Publisher: University of Notre Dame Pess
ISBN: 0268106959
Category : History
Languages : en
Pages : 412
Book Description
In the late nineteenth century, Spanish intellectuals and entrepreneurs became captivated with Hispanism, a movement of transatlantic rapprochement between Spain and Latin America. Not only was this movement envisioned as a form of cultural empire to symbolically compensate for Spain’s colonial decline but it was also imagined as an opportunity to materially regain the Latin American markets. Paradoxically, a central trope of Hispanist discourse was the antimaterialistic character of Hispanic culture, allegedly the legacy of the moral superiority of Spanish colonialism in comparison with the commercial drive of modern colonial projects. This study examines how Spanish authors, economists, and entrepreneurs of various ideological backgrounds strove to reconcile the construction of Hispanic cultural identity with discourses of political economy and commercial interests surrounding the movement. Drawing from an interdisciplinary archive of literary essays, economic treatises, and political discourses, The Spirit of Hispanism revisits Peninsular Hispanism to underscore how the interlacing of cultural and commercial interests fundamentally shaped the Hispanist movement.
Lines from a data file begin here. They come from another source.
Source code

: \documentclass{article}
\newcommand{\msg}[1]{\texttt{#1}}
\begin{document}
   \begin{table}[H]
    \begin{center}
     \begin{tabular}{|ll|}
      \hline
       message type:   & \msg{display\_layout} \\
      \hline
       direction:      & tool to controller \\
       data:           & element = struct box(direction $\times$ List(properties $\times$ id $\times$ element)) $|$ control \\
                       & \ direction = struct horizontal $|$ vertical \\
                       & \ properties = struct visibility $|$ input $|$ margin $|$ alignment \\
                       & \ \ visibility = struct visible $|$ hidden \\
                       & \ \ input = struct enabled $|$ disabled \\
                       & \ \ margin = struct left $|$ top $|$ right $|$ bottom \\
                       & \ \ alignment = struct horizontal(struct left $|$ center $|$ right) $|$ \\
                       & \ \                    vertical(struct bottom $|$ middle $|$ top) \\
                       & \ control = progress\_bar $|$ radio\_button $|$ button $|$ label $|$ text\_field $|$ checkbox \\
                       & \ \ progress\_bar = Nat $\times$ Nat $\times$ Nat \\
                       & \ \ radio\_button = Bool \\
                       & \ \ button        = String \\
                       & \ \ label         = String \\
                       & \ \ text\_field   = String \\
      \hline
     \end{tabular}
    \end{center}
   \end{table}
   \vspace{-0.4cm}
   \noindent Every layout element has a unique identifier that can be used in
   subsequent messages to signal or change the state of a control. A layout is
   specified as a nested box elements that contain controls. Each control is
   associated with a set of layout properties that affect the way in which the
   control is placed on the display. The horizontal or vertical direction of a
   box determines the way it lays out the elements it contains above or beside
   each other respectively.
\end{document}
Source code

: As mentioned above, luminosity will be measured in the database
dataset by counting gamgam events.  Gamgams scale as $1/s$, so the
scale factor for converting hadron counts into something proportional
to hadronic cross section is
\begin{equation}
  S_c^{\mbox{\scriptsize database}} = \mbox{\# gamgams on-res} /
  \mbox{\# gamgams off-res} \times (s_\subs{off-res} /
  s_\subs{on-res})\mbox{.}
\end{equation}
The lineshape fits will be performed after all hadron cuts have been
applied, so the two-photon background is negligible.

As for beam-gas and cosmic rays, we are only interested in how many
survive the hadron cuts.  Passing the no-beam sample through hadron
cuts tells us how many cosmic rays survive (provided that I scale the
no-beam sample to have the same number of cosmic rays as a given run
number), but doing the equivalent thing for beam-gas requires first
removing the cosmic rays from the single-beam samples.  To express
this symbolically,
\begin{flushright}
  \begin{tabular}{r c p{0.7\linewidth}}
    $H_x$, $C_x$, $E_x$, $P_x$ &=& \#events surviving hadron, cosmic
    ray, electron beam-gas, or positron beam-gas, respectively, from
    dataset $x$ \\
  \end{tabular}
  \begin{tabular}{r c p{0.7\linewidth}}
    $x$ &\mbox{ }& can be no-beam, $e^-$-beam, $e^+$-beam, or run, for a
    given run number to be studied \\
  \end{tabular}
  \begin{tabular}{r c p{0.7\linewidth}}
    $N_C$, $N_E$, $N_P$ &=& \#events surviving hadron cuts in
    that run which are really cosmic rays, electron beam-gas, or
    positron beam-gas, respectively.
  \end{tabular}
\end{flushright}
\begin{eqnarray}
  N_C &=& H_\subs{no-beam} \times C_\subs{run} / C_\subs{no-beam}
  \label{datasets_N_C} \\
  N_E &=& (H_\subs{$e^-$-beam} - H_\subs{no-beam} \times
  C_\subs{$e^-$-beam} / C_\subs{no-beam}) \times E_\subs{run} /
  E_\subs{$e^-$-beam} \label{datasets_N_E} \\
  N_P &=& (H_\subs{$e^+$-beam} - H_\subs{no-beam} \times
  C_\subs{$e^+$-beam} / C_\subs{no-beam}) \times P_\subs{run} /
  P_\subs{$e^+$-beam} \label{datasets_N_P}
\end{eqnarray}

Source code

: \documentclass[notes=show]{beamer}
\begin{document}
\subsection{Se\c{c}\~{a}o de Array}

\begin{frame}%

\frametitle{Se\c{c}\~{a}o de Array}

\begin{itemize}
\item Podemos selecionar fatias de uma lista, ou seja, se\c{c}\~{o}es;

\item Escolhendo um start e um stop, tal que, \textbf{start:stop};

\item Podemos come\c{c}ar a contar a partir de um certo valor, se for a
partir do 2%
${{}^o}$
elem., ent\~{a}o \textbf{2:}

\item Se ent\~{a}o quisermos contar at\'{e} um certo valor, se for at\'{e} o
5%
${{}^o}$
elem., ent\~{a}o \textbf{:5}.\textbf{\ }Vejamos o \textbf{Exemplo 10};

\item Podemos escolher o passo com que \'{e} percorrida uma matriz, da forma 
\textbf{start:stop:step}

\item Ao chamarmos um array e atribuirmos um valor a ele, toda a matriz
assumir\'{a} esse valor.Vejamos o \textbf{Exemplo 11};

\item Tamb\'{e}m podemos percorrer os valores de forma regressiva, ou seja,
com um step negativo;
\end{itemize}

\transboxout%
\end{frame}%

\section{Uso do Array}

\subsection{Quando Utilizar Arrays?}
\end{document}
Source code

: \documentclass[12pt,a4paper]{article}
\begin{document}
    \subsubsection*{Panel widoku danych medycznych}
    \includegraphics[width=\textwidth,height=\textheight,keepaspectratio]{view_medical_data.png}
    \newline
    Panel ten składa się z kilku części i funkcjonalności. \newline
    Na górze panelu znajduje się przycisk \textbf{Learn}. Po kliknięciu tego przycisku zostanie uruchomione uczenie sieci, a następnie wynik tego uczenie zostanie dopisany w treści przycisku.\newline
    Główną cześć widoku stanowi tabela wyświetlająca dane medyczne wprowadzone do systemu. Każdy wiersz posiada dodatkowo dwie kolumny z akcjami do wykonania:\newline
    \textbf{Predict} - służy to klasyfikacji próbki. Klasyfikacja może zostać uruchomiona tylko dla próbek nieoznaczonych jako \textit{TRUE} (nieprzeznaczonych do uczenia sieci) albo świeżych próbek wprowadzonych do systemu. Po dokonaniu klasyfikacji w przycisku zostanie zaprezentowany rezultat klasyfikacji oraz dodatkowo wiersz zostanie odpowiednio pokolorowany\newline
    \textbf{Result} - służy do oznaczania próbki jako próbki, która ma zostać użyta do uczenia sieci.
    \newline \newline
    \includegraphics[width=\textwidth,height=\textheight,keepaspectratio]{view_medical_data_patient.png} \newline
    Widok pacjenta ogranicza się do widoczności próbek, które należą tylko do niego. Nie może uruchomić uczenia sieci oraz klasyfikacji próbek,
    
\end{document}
The Spirit of Hispanism will appeal to scholars in Hispanic literary and cultural studies as well as historians and anthropologists who specialize in the history of Spain and Latin America.
The New York Public Library Amazing Hispanic American History
Author: George Ochoa
Publisher: Turtleback Books
ISBN: 9780613263795
Category : Children's questions and answers
Languages : en
Pages : 0
Book Description
Consists of questions and answers about Latinos, revealing the common history which unites them while also showing how they differ depending upon their country of origin.
Publisher: Turtleback Books
ISBN: 9780613263795
Category : Children's questions and answers
Languages : en
Pages : 0
Book Description
Consists of questions and answers about Latinos, revealing the common history which unites them while also showing how they differ depending upon their country of origin.